You’re signing ultra-long leases. How is the rent indexation issue handled?
It varies from asset to asset, but our global WALT is just over 11 years. We’re always trying to extend that, so we try to have a lease term of at least 10 years. It’s simple logic. If I’m buying something that’s very bespoke, like a manufacturing building, it is critical to the operation of a business so I want to make sure I have a long, long lease – 20 or 25 years. If I’m buying something more liquid like a replaceable logistics box and the worst happens and the tenant doesn’t renew or has to vacate, then I can tolerate a shorter lease, like 10 years, as it should be easier to re-tenant that building.

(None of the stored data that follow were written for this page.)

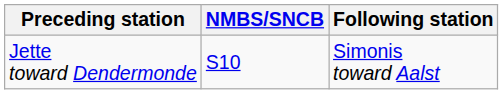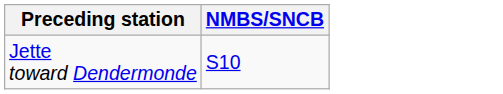- column: Following station | Simonis toward Aalst
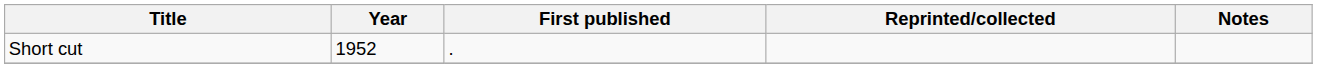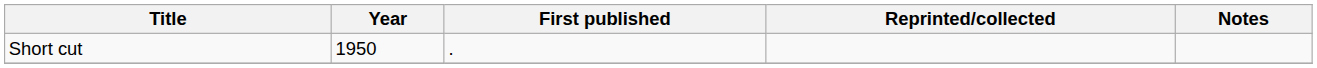Short cut | Year: 1952 -> 1950
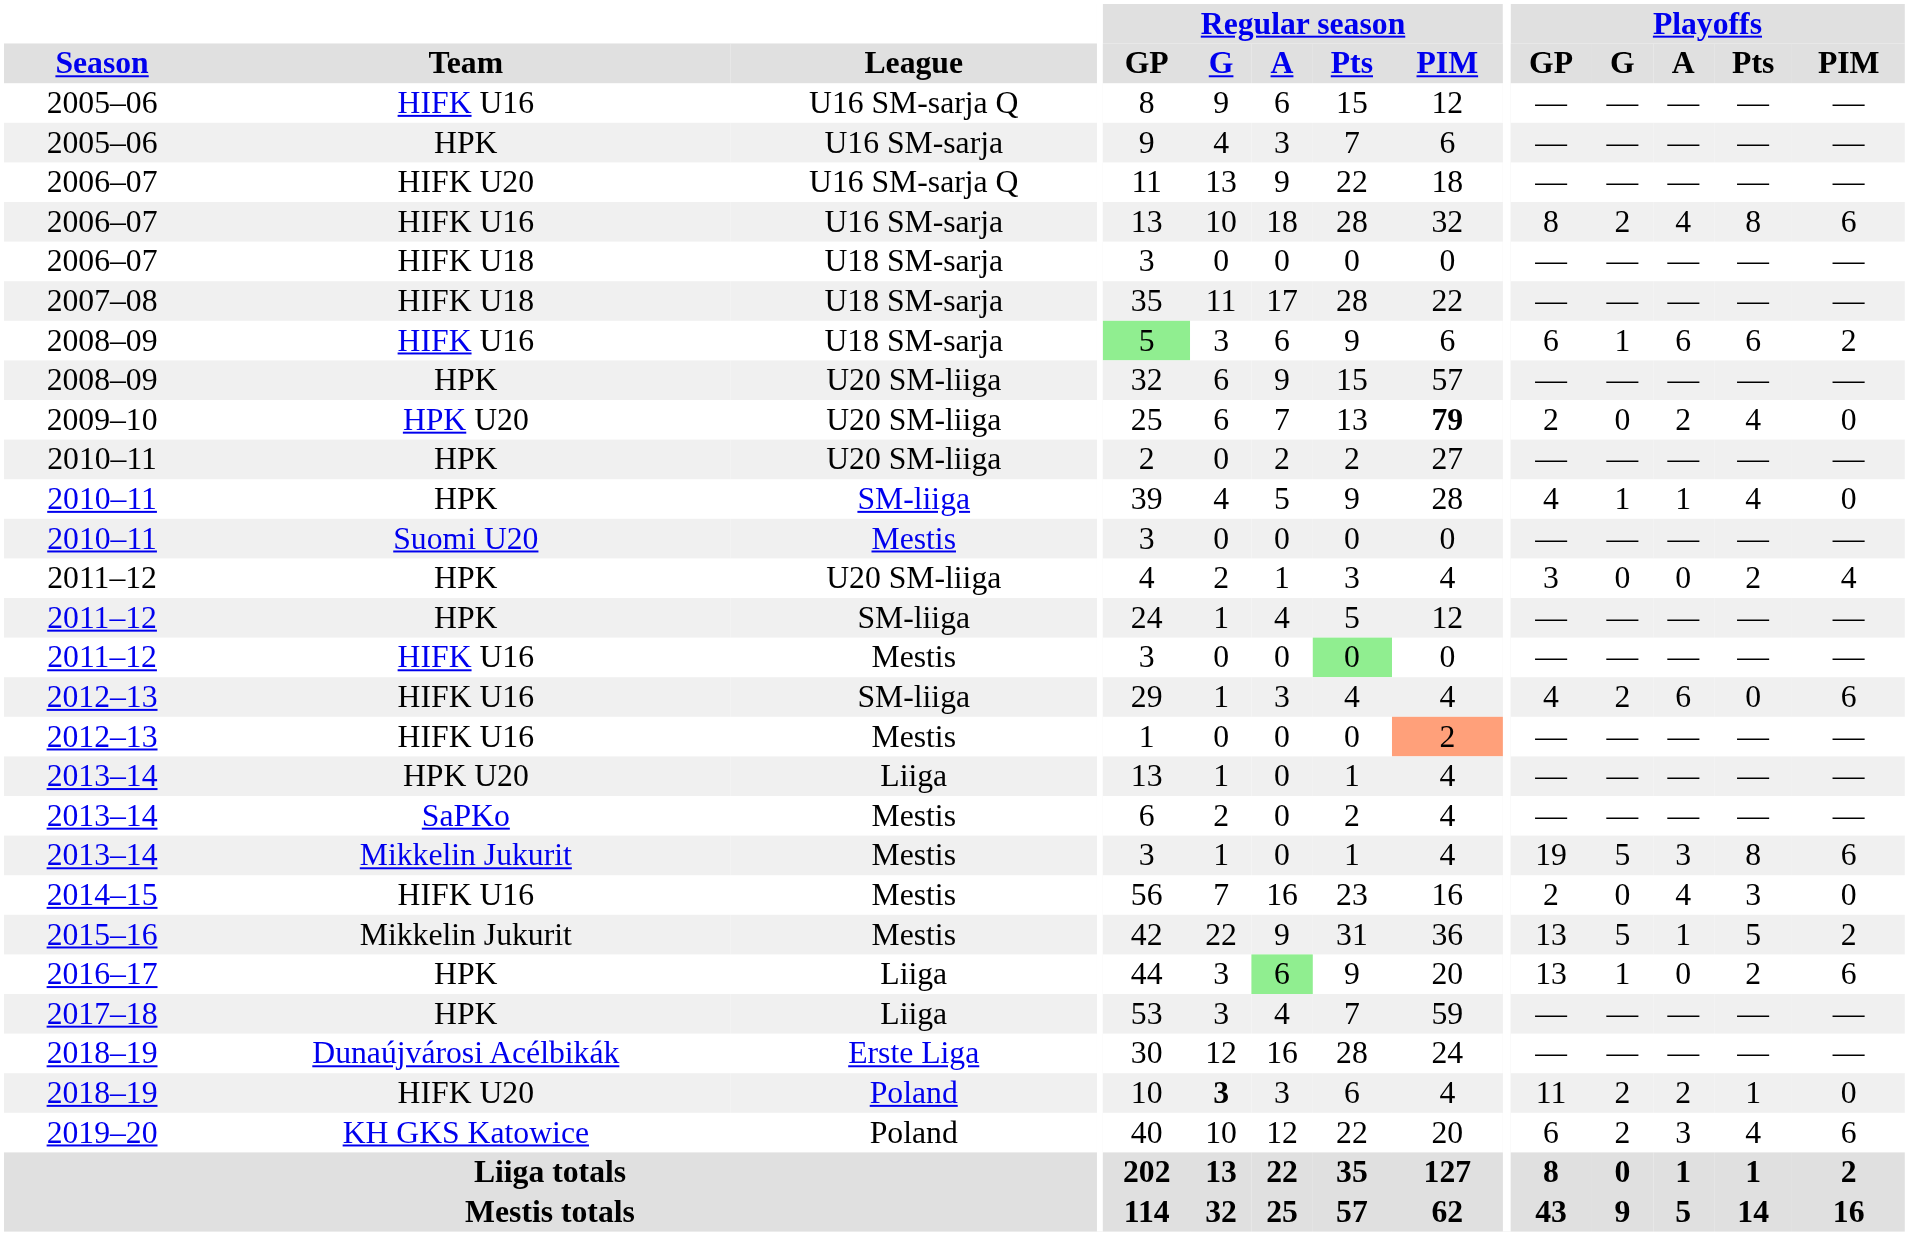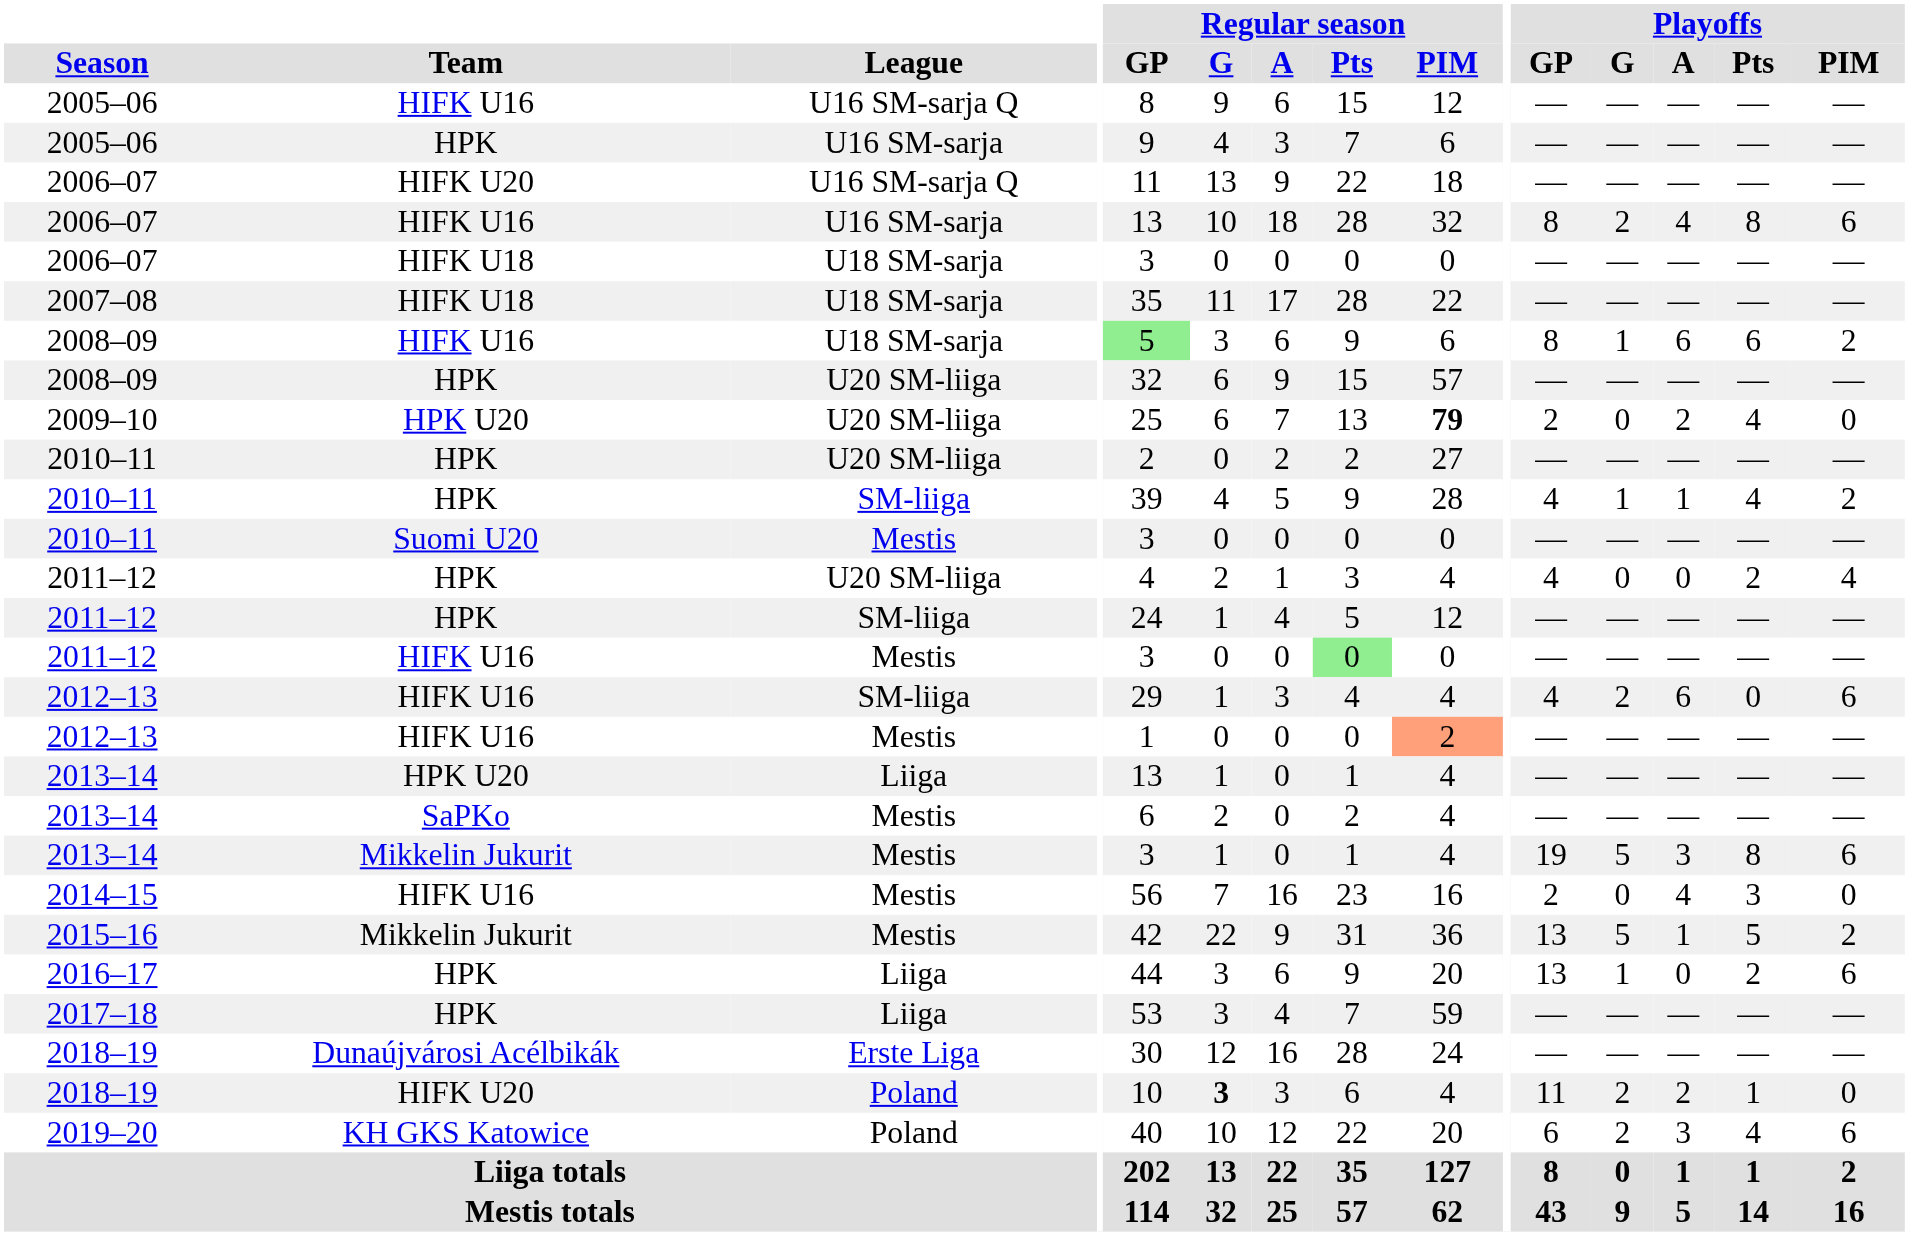2008–09 / U18 SM-sarja | Playoffs / GP: 6 -> 8
2010–11 / SM-liiga | Playoffs / PIM: 0 -> 2
2011–12 / U20 SM-liiga | Playoffs / GP: 3 -> 4
2016–17 | Regular season / A: lightgreen background -> no background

In America, the market standard is fixed indexation, 2% per year, although we’re seeing a significant number of our leases in the U.S. now tied to inflation. In Europe, the market standard has always been CPI linked indexation without a cap or a floor. And in the UK, the market standard was RPI linked indexation. This is important because as a company what we offer is long-term, inflation protected income to our investors.